DATA FOR PROCESSING: Begin

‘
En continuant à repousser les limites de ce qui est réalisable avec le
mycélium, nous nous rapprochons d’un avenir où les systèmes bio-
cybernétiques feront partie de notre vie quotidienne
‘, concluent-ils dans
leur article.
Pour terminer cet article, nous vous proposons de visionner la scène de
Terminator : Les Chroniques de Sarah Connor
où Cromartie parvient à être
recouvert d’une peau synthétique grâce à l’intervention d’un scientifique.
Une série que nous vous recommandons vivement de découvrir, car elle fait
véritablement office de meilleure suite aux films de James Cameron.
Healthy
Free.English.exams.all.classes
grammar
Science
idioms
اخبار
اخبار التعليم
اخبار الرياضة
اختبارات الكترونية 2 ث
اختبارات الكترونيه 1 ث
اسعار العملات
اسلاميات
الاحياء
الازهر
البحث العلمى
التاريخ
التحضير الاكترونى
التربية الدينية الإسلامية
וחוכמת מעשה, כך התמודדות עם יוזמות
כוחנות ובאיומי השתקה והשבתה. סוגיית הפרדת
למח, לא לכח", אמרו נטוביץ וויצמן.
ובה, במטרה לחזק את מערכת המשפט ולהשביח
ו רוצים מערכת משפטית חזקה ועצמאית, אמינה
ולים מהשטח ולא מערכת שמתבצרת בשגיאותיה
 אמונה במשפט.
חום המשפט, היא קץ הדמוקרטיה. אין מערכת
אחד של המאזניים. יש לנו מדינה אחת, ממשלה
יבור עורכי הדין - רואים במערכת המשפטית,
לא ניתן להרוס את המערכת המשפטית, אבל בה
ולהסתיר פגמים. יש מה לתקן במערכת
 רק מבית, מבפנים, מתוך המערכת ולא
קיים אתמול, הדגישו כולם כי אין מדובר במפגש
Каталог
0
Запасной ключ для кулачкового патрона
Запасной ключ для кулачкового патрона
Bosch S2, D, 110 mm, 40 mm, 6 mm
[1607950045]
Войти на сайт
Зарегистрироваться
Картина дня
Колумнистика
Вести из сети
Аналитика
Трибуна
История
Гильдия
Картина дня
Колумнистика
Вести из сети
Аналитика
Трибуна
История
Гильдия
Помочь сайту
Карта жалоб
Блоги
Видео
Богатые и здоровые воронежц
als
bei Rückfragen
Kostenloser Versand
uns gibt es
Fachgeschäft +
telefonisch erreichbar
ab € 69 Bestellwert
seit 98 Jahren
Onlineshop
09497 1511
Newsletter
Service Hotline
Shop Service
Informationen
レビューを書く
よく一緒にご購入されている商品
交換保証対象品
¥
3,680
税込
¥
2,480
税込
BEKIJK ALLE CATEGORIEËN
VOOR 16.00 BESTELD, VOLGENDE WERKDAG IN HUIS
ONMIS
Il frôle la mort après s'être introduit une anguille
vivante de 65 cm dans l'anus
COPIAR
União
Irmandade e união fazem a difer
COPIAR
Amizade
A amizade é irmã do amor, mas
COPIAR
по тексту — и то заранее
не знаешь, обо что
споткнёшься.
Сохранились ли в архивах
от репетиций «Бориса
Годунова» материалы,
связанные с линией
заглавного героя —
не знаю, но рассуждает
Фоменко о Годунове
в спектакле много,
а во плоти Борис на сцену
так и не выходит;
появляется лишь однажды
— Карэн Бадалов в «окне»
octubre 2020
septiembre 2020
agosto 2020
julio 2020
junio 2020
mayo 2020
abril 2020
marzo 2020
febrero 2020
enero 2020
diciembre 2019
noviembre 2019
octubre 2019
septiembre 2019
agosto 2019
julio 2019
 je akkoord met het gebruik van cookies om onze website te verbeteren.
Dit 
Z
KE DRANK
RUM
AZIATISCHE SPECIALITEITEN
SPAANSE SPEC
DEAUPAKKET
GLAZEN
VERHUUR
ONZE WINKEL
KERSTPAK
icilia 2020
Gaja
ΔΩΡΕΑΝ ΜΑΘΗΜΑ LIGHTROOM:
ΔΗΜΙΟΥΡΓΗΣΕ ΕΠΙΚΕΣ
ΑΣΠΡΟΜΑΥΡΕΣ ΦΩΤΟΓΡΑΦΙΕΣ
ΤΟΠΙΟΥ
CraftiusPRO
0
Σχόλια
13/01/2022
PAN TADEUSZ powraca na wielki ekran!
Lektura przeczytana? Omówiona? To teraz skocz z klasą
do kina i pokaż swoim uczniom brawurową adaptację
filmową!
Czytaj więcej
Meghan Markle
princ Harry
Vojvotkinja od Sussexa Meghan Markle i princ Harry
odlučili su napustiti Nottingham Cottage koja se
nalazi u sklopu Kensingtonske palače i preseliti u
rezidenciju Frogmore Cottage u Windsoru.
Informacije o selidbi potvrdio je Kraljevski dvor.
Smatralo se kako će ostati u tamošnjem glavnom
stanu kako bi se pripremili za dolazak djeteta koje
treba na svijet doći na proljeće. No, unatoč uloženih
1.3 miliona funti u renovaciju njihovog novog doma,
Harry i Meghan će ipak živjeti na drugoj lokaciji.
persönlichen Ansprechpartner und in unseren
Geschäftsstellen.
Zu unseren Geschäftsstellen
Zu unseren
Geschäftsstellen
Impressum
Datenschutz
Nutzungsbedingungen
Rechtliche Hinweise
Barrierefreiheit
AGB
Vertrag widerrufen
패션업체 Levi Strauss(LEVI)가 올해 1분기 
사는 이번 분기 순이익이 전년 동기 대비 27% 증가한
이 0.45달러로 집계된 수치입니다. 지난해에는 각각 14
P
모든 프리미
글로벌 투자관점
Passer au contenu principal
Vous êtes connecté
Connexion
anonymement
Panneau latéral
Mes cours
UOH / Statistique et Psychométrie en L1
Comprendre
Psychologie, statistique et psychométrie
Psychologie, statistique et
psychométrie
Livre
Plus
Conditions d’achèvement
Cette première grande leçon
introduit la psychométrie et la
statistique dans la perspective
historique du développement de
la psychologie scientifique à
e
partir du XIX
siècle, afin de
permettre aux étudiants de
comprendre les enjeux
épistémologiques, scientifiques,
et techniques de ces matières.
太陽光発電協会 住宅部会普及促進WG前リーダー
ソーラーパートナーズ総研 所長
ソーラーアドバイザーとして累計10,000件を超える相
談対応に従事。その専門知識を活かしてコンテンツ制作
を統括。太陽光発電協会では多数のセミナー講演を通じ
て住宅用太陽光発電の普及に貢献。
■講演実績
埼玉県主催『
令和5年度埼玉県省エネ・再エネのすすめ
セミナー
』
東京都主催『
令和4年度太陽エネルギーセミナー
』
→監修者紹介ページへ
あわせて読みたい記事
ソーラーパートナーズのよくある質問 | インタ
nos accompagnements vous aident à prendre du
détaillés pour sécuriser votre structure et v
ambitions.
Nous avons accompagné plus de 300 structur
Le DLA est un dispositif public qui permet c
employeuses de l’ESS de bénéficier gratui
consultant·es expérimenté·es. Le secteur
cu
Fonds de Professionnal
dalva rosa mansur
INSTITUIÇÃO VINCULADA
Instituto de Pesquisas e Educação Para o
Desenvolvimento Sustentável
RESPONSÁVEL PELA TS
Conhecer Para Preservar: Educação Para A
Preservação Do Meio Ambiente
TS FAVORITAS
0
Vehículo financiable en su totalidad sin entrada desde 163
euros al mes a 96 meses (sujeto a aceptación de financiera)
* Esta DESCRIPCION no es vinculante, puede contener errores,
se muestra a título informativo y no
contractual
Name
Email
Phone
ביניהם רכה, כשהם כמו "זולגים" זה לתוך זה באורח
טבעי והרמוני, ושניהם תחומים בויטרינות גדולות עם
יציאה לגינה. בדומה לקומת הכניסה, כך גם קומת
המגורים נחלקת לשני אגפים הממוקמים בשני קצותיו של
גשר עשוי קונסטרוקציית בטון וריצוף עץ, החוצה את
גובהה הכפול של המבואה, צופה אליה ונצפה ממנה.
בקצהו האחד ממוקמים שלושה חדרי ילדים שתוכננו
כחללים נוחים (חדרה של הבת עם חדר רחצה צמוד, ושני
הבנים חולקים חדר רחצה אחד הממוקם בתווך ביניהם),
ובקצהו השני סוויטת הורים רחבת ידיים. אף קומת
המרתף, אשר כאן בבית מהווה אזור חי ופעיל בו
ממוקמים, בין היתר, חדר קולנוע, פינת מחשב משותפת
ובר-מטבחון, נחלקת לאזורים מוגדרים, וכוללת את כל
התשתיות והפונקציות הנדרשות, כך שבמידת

DATA FOR PROCESSING: End

→ **ACTION ITEM**:
Render the entries as a Markdown table with the columns Row and Line, one numbered row per line, leaving out blank lines. Cover only the part that opens with the first line of the entries and closes with the line containing "telefonisch erreichbar", with both of those lines included.

→ **WORKED SOLUTION**:
| Row | Line |
|---|---|
| 1 | ‘ |
| 2 | En continuant à repousser les limites de ce qui est réalisable avec le |
| 3 | mycélium, nous nous rapprochons d’un avenir où les systèmes bio- |
| 4 | cybernétiques feront partie de notre vie quotidienne |
| 5 | ‘, concluent-ils dans |
| 6 | leur article. |
| 7 | Pour terminer cet article, nous vous proposons de visionner la scène de |
| 8 | Terminator : Les Chroniques de Sarah Connor |
| 9 | où Cromartie parvient à être |
| 10 | recouvert d’une peau synthétique grâce à l’intervention d’un scientifique. |
| 11 | Une série que nous vous recommandons vivement de découvrir, car elle fait |
| 12 | véritablement office de meilleure suite aux films de James Cameron. |
| 13 | Healthy |
| 14 | Free.English.exams.all.classes |
| 15 | grammar |
| 16 | Science |
| 17 | idioms |
| 18 | اخبار |
| 19 | اخبار التعليم |
| 20 | اخبار الرياضة |
| 21 | اختبارات الكترونية 2 ث |
| 22 | اختبارات الكترونيه 1 ث |
| 23 | اسعار العملات |
| 24 | اسلاميات |
| 25 | الاحياء |
| 26 | الازهر |
| 27 | البحث العلمى |
| 28 | التاريخ |
| 29 | التحضير الاكترونى |
| 30 | التربية الدينية الإسلامية |
| 31 | וחוכמת מעשה, כך התמודדות עם יוזמות |
| 32 | כוחנות ובאיומי השתקה והשבתה. סוגיית הפרדת |
| 33 | למח, לא לכח", אמרו נטוביץ וויצמן. |
| 34 | ובה, במטרה לחזק את מערכת המשפט ולהשביח |
| 35 | ו רוצים מערכת משפטית חזקה ועצמאית, אמינה |
| 36 | ולים מהשטח ולא מערכת שמתבצרת בשגיאותיה |
| 37 |  אמונה במשפט. |
| 38 | חום המשפט, היא קץ הדמוקרטיה. אין מערכת |
| 39 | אחד של המאזניים. יש לנו מדינה אחת, ממשלה |
| 40 | יבור עורכי הדין - רואים במערכת המשפטית, |
| 41 | לא ניתן להרוס את המערכת המשפטית, אבל בה |
| 42 | ולהסתיר פגמים. יש מה לתקן במערכת |
| 43 |  רק מבית, מבפנים, מתוך המערכת ולא |
| 44 | קיים אתמול, הדגישו כולם כי אין מדובר במפגש |
| 45 | Каталог |
| 46 | 0 |
| 47 | Запасной ключ для кулачкового патрона |
| 48 | Запасной ключ для кулачкового патрона |
| 49 | Bosch S2, D, 110 mm, 40 mm, 6 mm |
| 50 | [1607950045] |
| 51 | Войти на сайт |
| 52 | Зарегистрироваться |
| 53 | Картина дня |
| 54 | Колумнистика |
| 55 | Вести из сети |
| 56 | Аналитика |
| 57 | Трибуна |
| 58 | История |
| 59 | Гильдия |
| 60 | Картина дня |
| 61 | Колумнистика |
| 62 | Вести из сети |
| 63 | Аналитика |
| 64 | Трибуна |
| 65 | История |
| 66 | Гильдия |
| 67 | Помочь сайту |
| 68 | Карта жалоб |
| 69 | Блоги |
| 70 | Видео |
| 71 | Богатые и здоровые воронежц |
| 72 | als |
| 73 | bei Rückfragen |
| 74 | Kostenloser Versand |
| 75 | uns gibt es |
| 76 | Fachgeschäft + |
| 77 | telefonisch erreichbar |